MRT Jakarta, imbuh Anies, menambah luas ruang ketiga bagi warga ibu kota dan wilayah penunjangnya. Ruang pertama adalah rumah dan tempat tinggal. Ruang kedua adalah tempat kerja dan tempat mencari nafkah.
"Nah ruang ketiga adalah ruang bersama di antara keduanya. Dan MRT menjadi salah satu fasilitator ruang ketiga yang mendorong kemajuan di sana," kata Anies.
Sementara itu, Direktur Utama PT MRT Jakarta (Perseroda) William Sabandar menambahkan, perusahaan daerah yang usianya masih muda ini membawa mimpi yang cukup besar. MRT Jakarta, ujar William saat berkunjung ke stasiun Bundaran HI, Rabu (24/3), ingin membawa perubahan yang baik bagi warga ibu kota. Khususnya dalam membangun budaya bertransportasi yang semakin unggul.
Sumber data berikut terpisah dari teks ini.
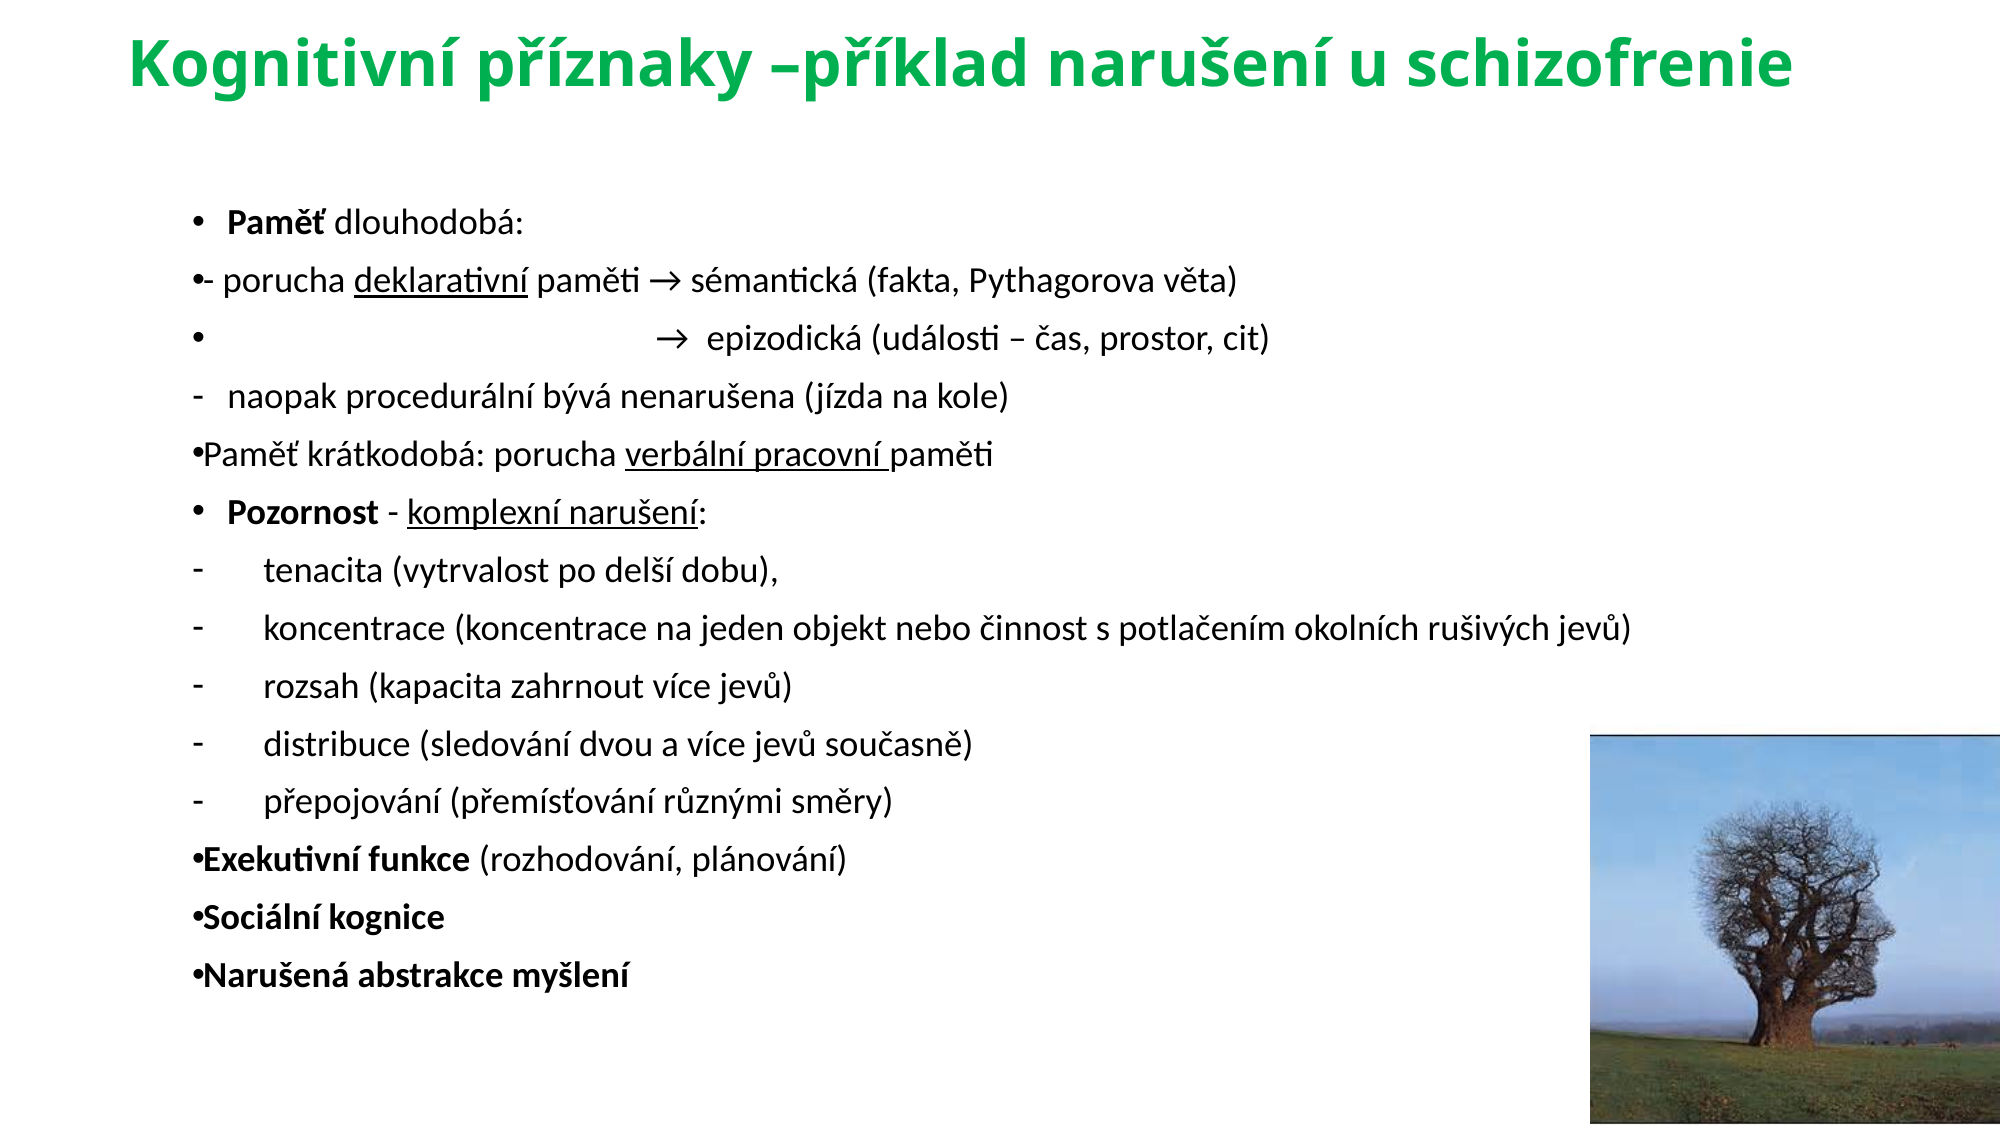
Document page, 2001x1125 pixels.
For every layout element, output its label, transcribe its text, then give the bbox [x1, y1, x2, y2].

title Kognitivní příznaky –příklad narušení u schizofrenie [112, 0, 1945, 208]
picture [1590, 724, 2000, 1125]
list Paměť dlouhodobá: - porucha deklarativní paměti → sémantická (fakta, Pythagorova věta) → epizodická (události – čas, prostor, cit) naopak procedurální bývá nenarušena (jízda na kole) Paměť krátkodobá: porucha verbální pracovní paměti Pozornost - komplexní narušení: tenacita (vytrvalost po delší dobu), koncentrace (koncentrace na jeden objekt nebo činnost s potlačením okolních rušivých jevů) rozsah (kapacita zahrnout více jevů) distribuce (sledování dvou a více jevů současně) přepojování (přemísťování různými směry) Exekutivní funkce (rozhodování, plánování) Sociální kognice Narušená abstrakce myšlení [176, 195, 1675, 1005]
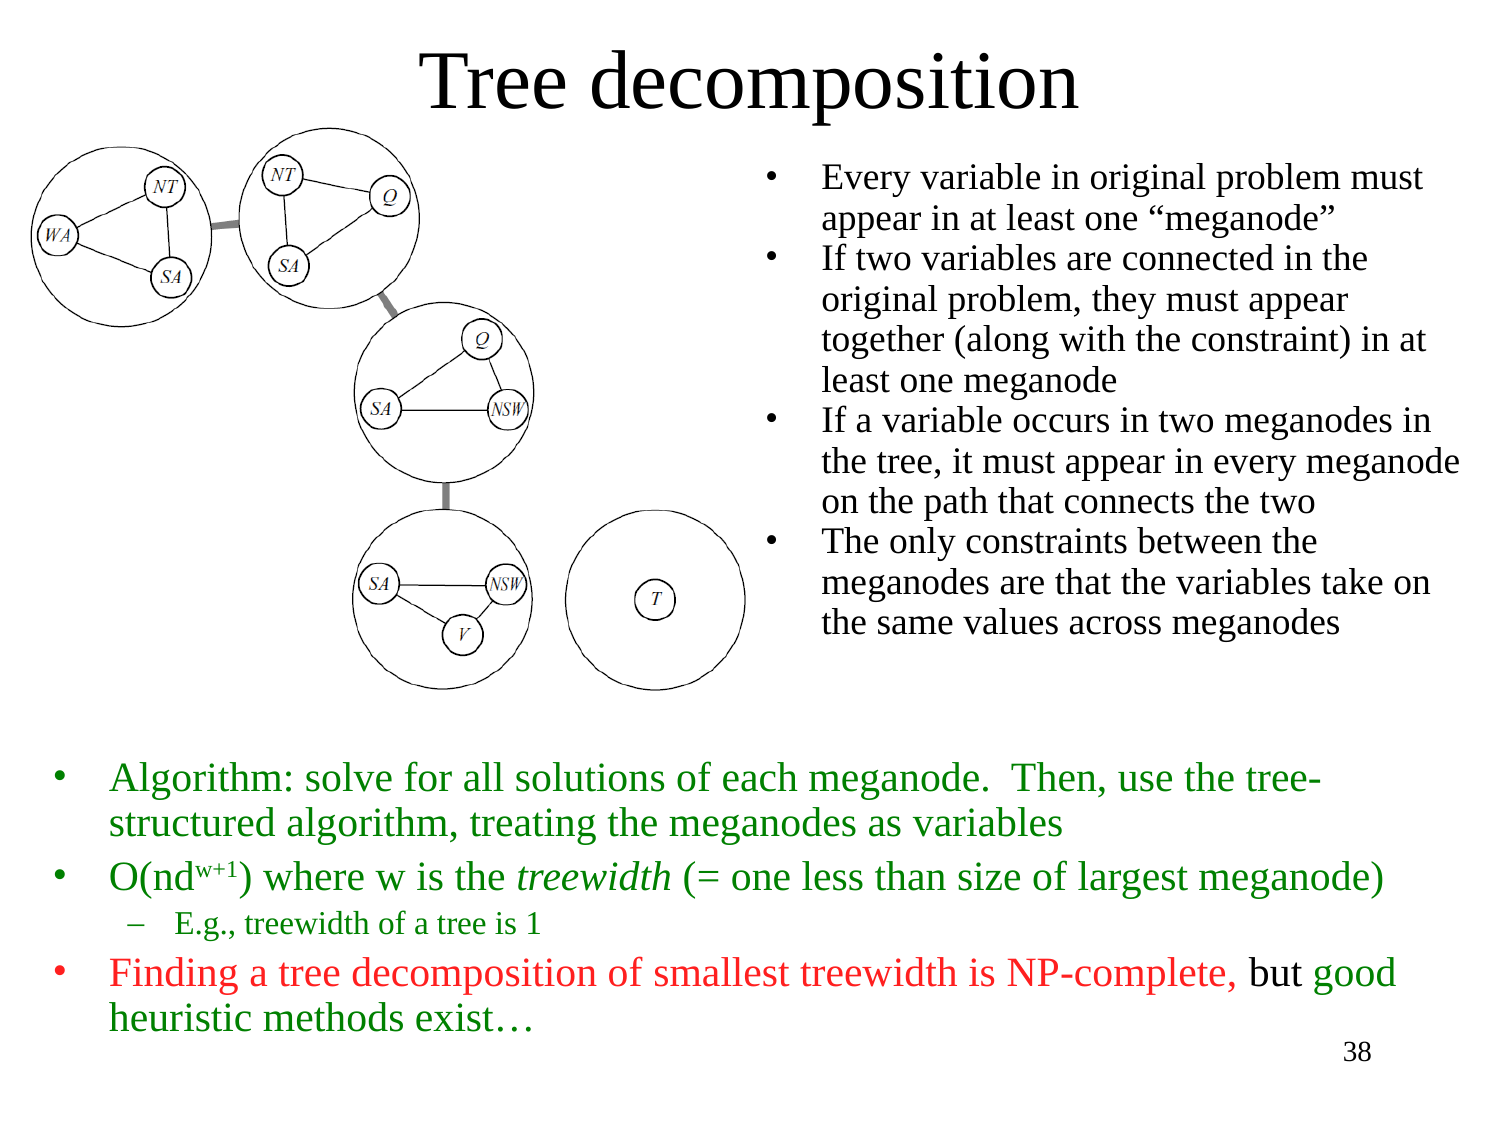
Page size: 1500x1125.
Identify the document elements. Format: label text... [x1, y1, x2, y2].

"Nama ratangga sebetulnya kereta perang dalam kitab Sutasoma, menggambarkan semangat dan kekuatan untuk melawan keterbelakangan. Kenapa kita memilih ratangga, karena kami melihat MRT ini adalah semangat kita untuk memperbarui, membuat Jakarta lebih baik dan mendorong perubahan," ujar William menjelaskan makna ratangga yang sejalan dengan visi MRT Jakarta.
Adanya pandemi Covid-19 sejak 2020 lalu memang sempat memukul seluruh aspek ekonomi ibu kota, bahkan nasional hingga dunia. MRT Jakarta yang tadinya mampu menyedot penumpang sampai lebih dari 80.000 orang per hari, lantas hanya melayani 1.500 penumpang saja pada Mei 2020.
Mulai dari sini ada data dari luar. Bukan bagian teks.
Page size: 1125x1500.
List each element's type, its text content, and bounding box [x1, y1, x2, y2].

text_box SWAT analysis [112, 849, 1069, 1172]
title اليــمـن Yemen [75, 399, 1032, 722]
Namun kondisinya sudah semakin membaik. Catatan MRT Jakarta mulai awal 2021 ini, satu rangkaian ratangga bisa mengangkut 20.000-25.000 penumpang setiap harinya.
"Tapi semangat tetap ada dan hari ini Alhamdulillah MRT mulai semarak lagi. Vaksinasi sudah dilakukan, hari ini juga sudah dilakukan vaksinasi untuk petugas MRT Jakarta," kata William.
Perjalanan bagi MRT Jakarta masih sangat panjang. Perusahaan daerah ini sedang merampungkan penggarapan rute MRT fase II yang memanjang dari Bundaran HI sampai Ancol Barat. Jika seluruh jalur ini tercapai, niscaya semakin banyak lagi spot-spot kuliner yang semakin dikenal khalayak luas. Semakin erat pula hubungan romantisme warga ibu kota dengan deret kedai yang menjajakan sajian menggugah selera di sekitar stasiun MRT.